■ Instructions to follow:
Copy out the data below from the line containing "Barcelona and the Spain national team." to the line containing "always available", both lines included, with all images left out.

[[ Exercise data, beginning ]]

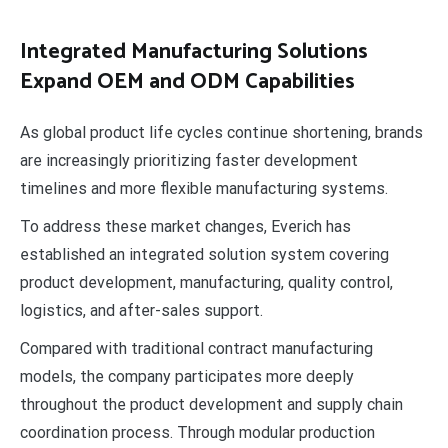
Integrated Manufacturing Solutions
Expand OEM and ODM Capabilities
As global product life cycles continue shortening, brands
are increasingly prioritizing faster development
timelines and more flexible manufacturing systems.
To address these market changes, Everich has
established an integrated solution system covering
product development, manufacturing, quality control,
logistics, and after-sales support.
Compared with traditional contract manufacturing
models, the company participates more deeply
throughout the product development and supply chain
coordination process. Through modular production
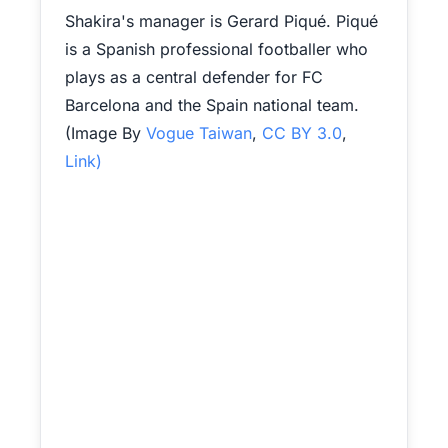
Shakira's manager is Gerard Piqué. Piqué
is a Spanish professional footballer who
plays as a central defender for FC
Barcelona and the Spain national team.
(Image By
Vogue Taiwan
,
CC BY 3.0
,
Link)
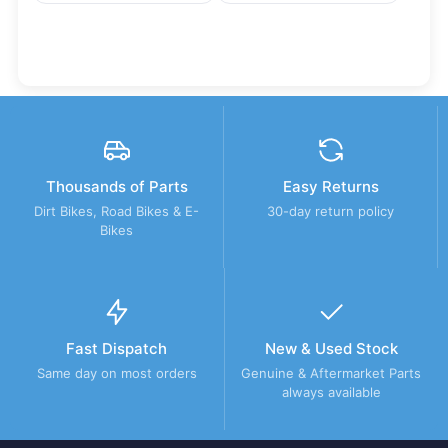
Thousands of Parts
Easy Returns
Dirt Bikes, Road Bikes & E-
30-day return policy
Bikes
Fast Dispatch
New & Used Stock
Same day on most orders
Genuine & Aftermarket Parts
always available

[[ Exercise data, end ]]
[[ Exercise data, beginning ]]

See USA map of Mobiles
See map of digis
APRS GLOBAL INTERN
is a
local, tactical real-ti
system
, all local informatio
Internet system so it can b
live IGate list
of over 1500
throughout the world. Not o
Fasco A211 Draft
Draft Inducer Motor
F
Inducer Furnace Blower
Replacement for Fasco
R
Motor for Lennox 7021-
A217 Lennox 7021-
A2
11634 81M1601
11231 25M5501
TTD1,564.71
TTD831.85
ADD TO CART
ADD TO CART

[[ Exercise data, end ]]

■ Answer space:
Barcelona and the Spain national team.
(Image By
Vogue Taiwan
,
CC BY 3.0
,
Link)
Thousands of Parts
Easy Returns
Dirt Bikes, Road Bikes & E-
30-day return policy
Bikes
Fast Dispatch
New & Used Stock
Same day on most orders
Genuine & Aftermarket Parts
always available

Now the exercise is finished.